Elle a répondu à l’appel. Je crois qu’elle est aussi mordue que moi.

Je l’ai récupérée à l’aéroport. Nous avons baisé dans le taxi, à l’hôtel où je l’ai déposée, sous la douche, dans le lit à nouveau. Comme s’il fallait récupérer toutes les fois où nous n’avons pas pu. Je lui ai fait visiter la ville, en long et en large. Je l’ai emmenée au restaurant, au cinéma : partout le même rituel, dans les toilettes, ou dans les salles obscures vides. Insatiables. Toujours le même plaisir au moment où je glisse mes doigts dans son entre-jambes et je sens qu’elle mouille déjà. Que je l’excite à mort.

Je ne peux plus la laisser repartir et de toute façon, elle-même ne le veut pas. Je quitte ma femme,puis prends un nouvel appartement. Je fais aménager la chambre pour que ça soit un coin douillet, plein de coussins et de tentures. Nous installons une webcam.

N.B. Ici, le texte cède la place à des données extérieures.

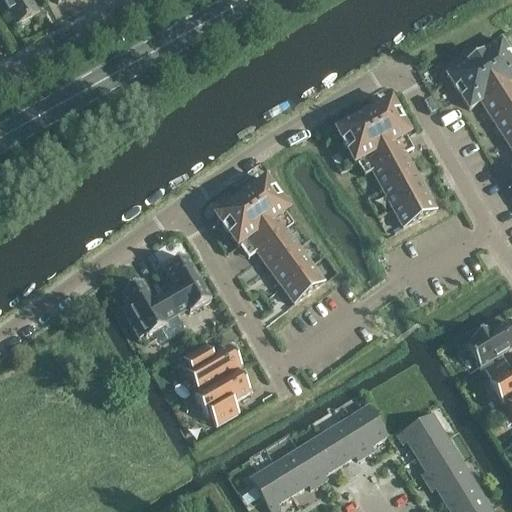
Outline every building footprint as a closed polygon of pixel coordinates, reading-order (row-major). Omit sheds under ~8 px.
[(0,0),(17,28),(37,17),(29,2),(33,0),(0,0)] [(511,59),(501,43),(446,78),(469,114),(481,106),(484,109),(511,152),(511,59)] [(410,138),(391,103),(335,134),(354,169),(360,165),(367,177),(372,174),(403,232),(436,214),(405,156),(413,152),(407,140),(410,138)] [(289,214),(265,182),(214,220),(237,252),(243,248),(251,259),(256,255),(295,308),(325,286),(286,233),(294,228),(286,217),(289,214)] [(186,261),(165,273),(175,291),(188,313),(190,316),(211,304),(186,261)] [(142,286),(121,298),(127,310),(122,313),(139,343),(144,340),(146,342),(161,333),(167,344),(184,335),(185,334),(177,320),(188,313),(175,291),(153,304),(142,286)] [(473,347),(469,349),(482,371),(502,359),(511,352),(511,329),(509,325),(492,335),(490,332),(471,343),(473,347)] [(184,348),(173,354),(177,360),(188,354),(184,348)] [(205,350),(183,362),(189,373),(186,375),(199,397),(237,374),(242,372),(229,350),(211,361),(205,350)] [(504,362),(485,374),(492,385),(489,387),(503,408),(507,406),(511,402),(511,371),(510,372),(504,362)] [(199,397),(194,399),(207,420),(210,419),(216,430),(238,417),(232,406),(250,396),(237,374),(199,397)] [(273,397),(262,403),(265,407),(275,401),(273,397)] [(344,423),(366,459),(374,454),(372,450),(388,441),(368,408),(344,423)] [(416,461),(448,441),(433,417),(398,440),(403,448),(407,446),(416,461)] [(320,438),(340,470),(355,460),(358,464),(366,459),(344,423),(320,438)] [(297,452),(319,488),(327,483),(325,479),(340,470),(320,438),(297,452)] [(427,487),(463,465),(448,441),(416,461),(426,476),(422,479),(427,487)] [(311,493),(319,488),(297,452),(273,467),(293,499),(308,489),(311,493)] [(463,465),(427,487),(432,495),(436,493),(445,508),(477,488),(463,465)] [(293,499),(273,467),(249,482),(268,511),(280,511),(278,508),(293,499)] [(477,488),(445,508),(447,511),(491,511),(492,511),(477,488)]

Des milliers de messages arrivent. Notre commerce marche très fort, nous faisons des dizaines et des dizaines d’envieux qui nous observent pendant que je la prends, que je la pénètre bien profondément et qu’elle jouit. Nous sommes désormais deux sur les vidéos.

Je n’avais pas imaginé que ça pouvait être aussi bon mais je dois l’admettre : quand la webcam tourne, et que des milliers de mecs et de filles se masturbent en nous regardant baiser, ça m’excite encore plus.